- Film poster
- Directed by: Olallo Rubio
- Written by: Olallo Rubio
- Produced by: Olallo Rubio Jose Nacif
- Edited by: Juan Fontana
- Music by: Javier Umpierrez
- Release date: April 4, 2014;
- Running time: 100 minutes
- Country: Mexico
- Language: Spanish

= Ilusión Nacional =

Ilusión Nacional (National Illusion) is a 2014 Mexican documentary film by Olallo Rubio about association football in Mexico.

== Plot ==
Olallo Rubio traces the history of association football in Mexico, and he discusses how it relates to Mexican politics and society. It is a chronological retelling of the Mexico national football team's participation in various international competitions.

The film consists entirely of archival footage of games, interviews of players, and narration from Rubio. It covers all the major matches from Mexico's international debut at the 1928 Summer Olympics and ends with the Mexico-Brazil match at the 2012 Summer Olympics in London.

It places heavy emphasis on all of Mexico's participation during the FIFA World Cup, including the times which Mexico hosted it in 1970 and 1986.

By the time it discusses the 1980's, it expands to include more effects on society and more of the political backdrop that the event entailed. When Mexico City hosted the 1986 cup, it was still reeling from the 1985 Mexico City earthquake which broke the sound system and forced fans to sing the national anthem acapella. Sports violence among participating nations and between fans of opposing nations is also briefly covered.

The film also covers a brief political scandal in the 1980's where Mexican players on the youth team were forced to sign fake documents alleging they were much younger than they were, and Mexico's subsequent disqualification from the next few cups.

Later, it discusses Mexico's participation in the U-17 Football competitions and its wins in 2005 and 2011.

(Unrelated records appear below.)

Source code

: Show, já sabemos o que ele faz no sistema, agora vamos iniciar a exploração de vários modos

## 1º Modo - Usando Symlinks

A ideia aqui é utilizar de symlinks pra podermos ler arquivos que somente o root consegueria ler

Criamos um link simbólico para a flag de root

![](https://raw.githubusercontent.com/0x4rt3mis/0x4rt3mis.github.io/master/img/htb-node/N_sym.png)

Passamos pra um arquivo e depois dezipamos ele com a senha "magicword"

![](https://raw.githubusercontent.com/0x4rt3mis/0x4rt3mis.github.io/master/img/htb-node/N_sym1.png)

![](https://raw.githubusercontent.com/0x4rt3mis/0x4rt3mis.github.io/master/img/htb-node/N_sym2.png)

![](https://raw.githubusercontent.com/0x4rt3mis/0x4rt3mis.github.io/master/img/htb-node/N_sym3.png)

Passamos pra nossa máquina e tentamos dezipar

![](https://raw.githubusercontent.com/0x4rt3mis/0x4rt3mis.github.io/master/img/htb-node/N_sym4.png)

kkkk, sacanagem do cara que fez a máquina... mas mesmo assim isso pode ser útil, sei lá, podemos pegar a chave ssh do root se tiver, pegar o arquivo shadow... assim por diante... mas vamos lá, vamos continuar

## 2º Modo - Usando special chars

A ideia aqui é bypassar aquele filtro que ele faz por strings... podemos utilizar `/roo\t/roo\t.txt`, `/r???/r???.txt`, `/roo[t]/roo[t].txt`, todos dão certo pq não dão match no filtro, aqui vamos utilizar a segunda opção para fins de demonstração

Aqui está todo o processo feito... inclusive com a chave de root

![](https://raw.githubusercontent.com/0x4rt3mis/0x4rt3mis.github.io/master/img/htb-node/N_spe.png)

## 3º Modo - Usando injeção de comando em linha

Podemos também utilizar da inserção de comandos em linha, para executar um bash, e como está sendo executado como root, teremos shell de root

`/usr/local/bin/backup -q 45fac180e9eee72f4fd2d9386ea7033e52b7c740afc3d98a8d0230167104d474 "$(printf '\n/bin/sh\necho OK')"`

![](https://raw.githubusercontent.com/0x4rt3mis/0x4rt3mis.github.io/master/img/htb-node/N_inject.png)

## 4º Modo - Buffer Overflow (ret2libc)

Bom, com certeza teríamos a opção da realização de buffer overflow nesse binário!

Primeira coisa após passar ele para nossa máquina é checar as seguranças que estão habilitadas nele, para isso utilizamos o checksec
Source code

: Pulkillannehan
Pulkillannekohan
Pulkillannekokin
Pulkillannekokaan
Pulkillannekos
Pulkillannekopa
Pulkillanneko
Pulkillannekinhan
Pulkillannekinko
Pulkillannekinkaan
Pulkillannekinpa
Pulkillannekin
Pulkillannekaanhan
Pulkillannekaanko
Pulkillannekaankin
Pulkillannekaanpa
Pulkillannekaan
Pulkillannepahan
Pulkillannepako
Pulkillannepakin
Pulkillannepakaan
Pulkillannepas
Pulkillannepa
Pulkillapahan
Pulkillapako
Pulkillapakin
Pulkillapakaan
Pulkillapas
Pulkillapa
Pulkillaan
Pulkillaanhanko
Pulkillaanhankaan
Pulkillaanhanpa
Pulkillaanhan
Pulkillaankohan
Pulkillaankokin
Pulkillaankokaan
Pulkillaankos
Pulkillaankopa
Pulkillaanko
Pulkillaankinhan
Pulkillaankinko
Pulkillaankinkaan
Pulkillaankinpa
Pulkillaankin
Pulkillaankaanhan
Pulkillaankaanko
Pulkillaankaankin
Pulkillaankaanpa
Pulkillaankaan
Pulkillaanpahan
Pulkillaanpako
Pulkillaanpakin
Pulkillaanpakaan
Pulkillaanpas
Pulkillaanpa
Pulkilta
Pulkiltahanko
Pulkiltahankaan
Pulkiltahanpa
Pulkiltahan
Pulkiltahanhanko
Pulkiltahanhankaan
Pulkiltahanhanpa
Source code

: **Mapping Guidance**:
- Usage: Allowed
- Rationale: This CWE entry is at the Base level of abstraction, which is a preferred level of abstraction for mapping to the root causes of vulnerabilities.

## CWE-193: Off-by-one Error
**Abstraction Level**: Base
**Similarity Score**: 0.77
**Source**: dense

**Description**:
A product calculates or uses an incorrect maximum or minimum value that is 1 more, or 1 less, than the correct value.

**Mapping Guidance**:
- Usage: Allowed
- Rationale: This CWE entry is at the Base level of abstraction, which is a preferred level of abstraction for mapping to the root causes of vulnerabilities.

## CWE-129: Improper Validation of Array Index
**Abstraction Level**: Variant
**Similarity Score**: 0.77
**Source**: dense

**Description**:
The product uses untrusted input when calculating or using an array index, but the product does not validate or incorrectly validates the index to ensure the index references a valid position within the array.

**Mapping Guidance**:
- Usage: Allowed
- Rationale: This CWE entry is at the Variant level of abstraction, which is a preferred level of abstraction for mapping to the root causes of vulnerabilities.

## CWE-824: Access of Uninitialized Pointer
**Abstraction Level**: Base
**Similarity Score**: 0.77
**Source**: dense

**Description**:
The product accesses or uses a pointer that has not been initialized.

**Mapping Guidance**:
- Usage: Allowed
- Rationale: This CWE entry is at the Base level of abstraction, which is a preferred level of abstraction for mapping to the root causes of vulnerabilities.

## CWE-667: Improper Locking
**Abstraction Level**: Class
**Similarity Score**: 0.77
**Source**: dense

The film closes with a monologue by narrator Eduardo Galeano of football's dramatic impact on society and its ability to uplift nations.

== Cast ==
- Olallo Rubio

== Production ==
Co-producer José María Yazpik said that previously shot footage comprises the film's visual content, but there is footage that has never been seen before.

== Release ==
Ilusión Nacional was released in Mexico on June 4, 2014, and was timed to coincide with the 2014 FIFA World Cup.

== Reception ==
Eric Ortiz Garcia of Twitch Film called it "little more than a recap of Mexico's history in the World Cup" and Rubio's worst documentary to date.